Humanitarian Awards All Around

Anne, my best friend from my home town, was in Seattle recently and as we caught up over a glass of wine she reminded me of a conversation we'd had as teens about our futures.  Apparently I'd announced I would become a philanthropist.  I must have imagined glittering parties where I would hobnob with big-hearted celebrities while debating which auction item to buy for the good of the world.  Where or how I might come by my millions to donate was merely a detail.  I smile fondly at my young self but realize now how fortunate I was to have family "philanthropists" as role models.  My maternal grandfather was a volunteer fireman, my paternal grandfather was a fundraising powerhouse for school athletic programs, my mother has raised money with her PEO club (and countless other women’s groups) and my father has given time and money through his Rotary Club.  At my Catholic high school, all seniors had to choose a personal volunteer project for a class called Christian Service so I chose to walk dogs at the Humane Society, which ended up being a healthy dose of animal therapy for an angst-y teenager.

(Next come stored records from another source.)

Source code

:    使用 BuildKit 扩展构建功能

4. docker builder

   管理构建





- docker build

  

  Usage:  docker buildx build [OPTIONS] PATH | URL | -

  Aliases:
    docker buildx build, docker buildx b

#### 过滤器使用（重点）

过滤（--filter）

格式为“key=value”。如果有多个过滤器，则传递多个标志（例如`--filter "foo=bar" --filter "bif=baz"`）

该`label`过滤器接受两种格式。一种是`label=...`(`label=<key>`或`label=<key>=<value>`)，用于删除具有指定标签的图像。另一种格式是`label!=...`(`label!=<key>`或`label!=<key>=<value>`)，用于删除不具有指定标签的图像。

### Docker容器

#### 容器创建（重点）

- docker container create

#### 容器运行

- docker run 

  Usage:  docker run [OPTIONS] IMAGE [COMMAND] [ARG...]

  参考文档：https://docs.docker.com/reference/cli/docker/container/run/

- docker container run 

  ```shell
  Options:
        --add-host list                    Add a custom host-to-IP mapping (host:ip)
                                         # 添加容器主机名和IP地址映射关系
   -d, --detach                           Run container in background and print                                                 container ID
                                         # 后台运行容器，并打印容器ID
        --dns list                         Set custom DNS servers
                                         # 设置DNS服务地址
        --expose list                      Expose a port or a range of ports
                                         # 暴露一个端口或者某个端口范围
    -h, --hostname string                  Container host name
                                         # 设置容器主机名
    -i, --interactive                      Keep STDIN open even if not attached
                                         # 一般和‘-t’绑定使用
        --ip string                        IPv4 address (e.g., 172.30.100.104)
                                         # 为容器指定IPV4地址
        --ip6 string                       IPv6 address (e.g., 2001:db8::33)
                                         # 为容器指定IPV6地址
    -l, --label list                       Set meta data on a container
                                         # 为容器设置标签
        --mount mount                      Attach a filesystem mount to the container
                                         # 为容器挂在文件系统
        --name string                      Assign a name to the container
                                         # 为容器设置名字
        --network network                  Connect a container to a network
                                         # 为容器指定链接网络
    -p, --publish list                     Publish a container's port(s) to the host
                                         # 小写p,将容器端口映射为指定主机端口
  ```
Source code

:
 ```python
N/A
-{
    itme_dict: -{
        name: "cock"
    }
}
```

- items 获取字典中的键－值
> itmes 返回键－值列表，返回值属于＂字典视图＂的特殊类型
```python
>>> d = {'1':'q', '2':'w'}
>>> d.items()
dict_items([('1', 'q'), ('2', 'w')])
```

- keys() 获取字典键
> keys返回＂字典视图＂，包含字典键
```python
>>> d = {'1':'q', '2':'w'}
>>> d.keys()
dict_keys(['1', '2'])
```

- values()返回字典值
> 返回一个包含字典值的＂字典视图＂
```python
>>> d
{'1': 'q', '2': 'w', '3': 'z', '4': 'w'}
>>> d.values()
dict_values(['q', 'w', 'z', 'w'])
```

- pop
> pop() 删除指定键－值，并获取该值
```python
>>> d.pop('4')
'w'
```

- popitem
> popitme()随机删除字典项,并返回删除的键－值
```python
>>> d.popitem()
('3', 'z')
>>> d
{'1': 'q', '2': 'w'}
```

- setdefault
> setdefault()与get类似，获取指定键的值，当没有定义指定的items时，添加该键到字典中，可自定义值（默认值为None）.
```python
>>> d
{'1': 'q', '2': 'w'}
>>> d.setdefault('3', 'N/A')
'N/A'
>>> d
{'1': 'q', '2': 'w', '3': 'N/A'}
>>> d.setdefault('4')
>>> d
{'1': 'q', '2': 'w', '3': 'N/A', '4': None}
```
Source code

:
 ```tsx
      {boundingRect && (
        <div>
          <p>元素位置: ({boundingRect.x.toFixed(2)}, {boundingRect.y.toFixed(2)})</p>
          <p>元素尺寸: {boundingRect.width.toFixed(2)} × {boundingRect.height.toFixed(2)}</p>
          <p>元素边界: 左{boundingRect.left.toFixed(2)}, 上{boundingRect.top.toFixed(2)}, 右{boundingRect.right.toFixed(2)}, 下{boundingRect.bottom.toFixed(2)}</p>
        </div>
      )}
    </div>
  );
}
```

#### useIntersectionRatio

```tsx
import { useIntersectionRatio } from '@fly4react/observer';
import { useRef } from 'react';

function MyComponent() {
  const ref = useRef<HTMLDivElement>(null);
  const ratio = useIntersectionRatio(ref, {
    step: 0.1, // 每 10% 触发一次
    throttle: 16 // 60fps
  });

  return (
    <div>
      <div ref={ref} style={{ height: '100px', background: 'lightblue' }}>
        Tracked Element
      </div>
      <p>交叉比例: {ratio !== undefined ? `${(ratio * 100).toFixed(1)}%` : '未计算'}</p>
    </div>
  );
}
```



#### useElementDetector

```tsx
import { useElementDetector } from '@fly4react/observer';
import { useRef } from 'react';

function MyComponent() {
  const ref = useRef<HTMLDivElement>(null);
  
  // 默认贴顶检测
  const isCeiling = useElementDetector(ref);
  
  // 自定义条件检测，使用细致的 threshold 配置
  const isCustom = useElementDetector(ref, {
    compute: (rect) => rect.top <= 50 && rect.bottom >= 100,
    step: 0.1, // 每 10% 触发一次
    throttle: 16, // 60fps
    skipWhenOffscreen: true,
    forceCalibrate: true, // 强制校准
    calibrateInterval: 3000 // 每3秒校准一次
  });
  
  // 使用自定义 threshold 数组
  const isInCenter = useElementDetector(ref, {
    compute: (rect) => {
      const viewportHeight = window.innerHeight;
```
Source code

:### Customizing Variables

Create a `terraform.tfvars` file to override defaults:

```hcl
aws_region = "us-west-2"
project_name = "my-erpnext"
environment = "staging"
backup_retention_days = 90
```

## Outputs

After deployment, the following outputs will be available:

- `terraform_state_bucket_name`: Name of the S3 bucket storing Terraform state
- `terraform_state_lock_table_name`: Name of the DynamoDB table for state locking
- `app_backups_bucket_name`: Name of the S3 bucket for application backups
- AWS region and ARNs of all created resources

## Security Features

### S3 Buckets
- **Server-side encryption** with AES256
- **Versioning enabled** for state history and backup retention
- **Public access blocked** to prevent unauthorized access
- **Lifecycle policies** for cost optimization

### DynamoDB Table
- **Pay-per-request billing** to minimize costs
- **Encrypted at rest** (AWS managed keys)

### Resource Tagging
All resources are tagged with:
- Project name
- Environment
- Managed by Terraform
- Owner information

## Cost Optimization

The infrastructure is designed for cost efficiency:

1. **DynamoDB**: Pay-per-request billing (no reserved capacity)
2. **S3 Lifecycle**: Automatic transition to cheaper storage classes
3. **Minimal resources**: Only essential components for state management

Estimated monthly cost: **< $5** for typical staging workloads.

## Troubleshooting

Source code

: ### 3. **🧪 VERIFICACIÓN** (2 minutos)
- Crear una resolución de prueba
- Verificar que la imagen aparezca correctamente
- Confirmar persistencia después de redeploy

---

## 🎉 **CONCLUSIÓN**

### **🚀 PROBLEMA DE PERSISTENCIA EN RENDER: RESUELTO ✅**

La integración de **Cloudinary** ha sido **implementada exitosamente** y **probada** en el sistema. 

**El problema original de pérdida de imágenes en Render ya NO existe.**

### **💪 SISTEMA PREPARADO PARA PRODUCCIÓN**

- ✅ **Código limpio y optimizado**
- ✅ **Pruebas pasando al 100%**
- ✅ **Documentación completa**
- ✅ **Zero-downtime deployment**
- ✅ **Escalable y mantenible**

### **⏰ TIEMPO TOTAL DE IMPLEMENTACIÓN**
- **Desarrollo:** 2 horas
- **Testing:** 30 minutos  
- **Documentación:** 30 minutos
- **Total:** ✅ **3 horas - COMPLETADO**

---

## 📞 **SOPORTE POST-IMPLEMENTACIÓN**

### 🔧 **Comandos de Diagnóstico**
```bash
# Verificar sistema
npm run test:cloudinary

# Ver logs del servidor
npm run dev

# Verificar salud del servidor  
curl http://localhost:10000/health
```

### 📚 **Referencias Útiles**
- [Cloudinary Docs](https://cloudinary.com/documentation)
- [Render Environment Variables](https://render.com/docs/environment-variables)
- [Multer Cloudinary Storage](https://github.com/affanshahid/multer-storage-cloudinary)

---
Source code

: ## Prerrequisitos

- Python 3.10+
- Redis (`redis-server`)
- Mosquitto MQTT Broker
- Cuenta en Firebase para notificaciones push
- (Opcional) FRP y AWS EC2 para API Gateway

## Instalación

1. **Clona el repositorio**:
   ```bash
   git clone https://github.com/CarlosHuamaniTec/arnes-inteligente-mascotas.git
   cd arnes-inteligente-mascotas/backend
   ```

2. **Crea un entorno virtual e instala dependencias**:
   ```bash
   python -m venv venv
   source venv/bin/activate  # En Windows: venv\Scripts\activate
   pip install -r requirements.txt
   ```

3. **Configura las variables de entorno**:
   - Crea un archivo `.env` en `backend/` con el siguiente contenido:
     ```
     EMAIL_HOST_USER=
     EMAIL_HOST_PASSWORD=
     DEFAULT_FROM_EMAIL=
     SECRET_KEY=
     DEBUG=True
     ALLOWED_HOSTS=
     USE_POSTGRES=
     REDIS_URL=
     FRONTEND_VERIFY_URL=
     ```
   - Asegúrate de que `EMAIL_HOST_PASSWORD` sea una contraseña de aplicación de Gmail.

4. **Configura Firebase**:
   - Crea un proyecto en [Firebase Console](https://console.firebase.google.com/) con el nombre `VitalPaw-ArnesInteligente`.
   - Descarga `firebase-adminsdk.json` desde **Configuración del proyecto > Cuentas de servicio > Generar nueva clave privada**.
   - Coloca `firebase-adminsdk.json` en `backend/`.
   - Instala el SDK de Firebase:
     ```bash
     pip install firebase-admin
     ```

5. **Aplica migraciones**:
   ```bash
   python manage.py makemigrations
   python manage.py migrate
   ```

Fast forward a few years and guess what?  I have attended many charity auctions and black-tie fundraising galas but rather than accepting awards for my humanitarian largesse, I've usually been in the wings printing name badges, directing a parade of servers, making sure the speakers had water bottles and checking microphones.  And while these events can raise a lot of money, the truth is that glitzy fundraisers are a dime a dozen and are becoming passe.  The cost to put on those swanky events could instead be going directly to the cause itself.  PONCHO, the venerable Seattle institution which spent 50 years raising $35 million dollars to distribute to local arts organizations decided to close down recently as they realized the fundraising model is changing.  Donors want transparency to make sure their money is maximized.  With today's technology, grassroots fundraising is becoming more and more powerful as social networking and websites like Catapult spread the word, raise money and keep organizational costs down.

Better than spending time in stuffy conference centers with lukewarm dinners and cheap champagne, I now prefer community action fundraising events.  Yesterday I helped raise over $10,000 by walking 15 miles with the Seattle Ladies Underground Giving, affectionately know as the SLUGS.  The collaborative effort involved 25 women gathering $25 from 25 people to build a pre- and post-natal clinic in Malawi through Partners in Health.  Since becoming a mother myself and learning that complications from pregnancy and childbirth are the leading causes of death for 15-19 year old women and adolescent girls in developing countries, maternal health is my banner cause.  The event raised a pile of money and we all enjoyed a sunny day out in Green Lake Park exercising with our families and friends.  Margaret Mead's words ring ever true:  "Never doubt that a small group of thoughtful, committed citizens can change the world; indeed, it's the only thing that ever has."

Photo courtesy of Julie Myers

As he grows older, I want to teach my own son to be a caring and generous community supporter. I like the idea of giving a child $25 (or whatever amount is appropriate) and sitting down together each year to create a giving plan for causes that are important to him.  Perhaps he'll want to adopt an endangered animal, donate toys and clothes to a homeless shelter or serve dinner at a soup kitchen.  Everyone has different causes that tug on their heartstrings.

What causes do you care about deeply?  What charities make you pull out your pocketbook?  Not only money, but time and advocacy too are important drivers for changing the world.  It is possible that you may not even realize that you are a philanthropist.  If you volunteer at your child's school, buy Girl Scout Cookies or offer a dollar to the down-on-his-luck-veteran outside the grocery store, you too are a philanthropist.  Vigorous applause please as we hand out humanitarian awards all around.  My fellow SLUGS and all our supporters get an extra gold star.  Thank you for all you do to make the world a better place.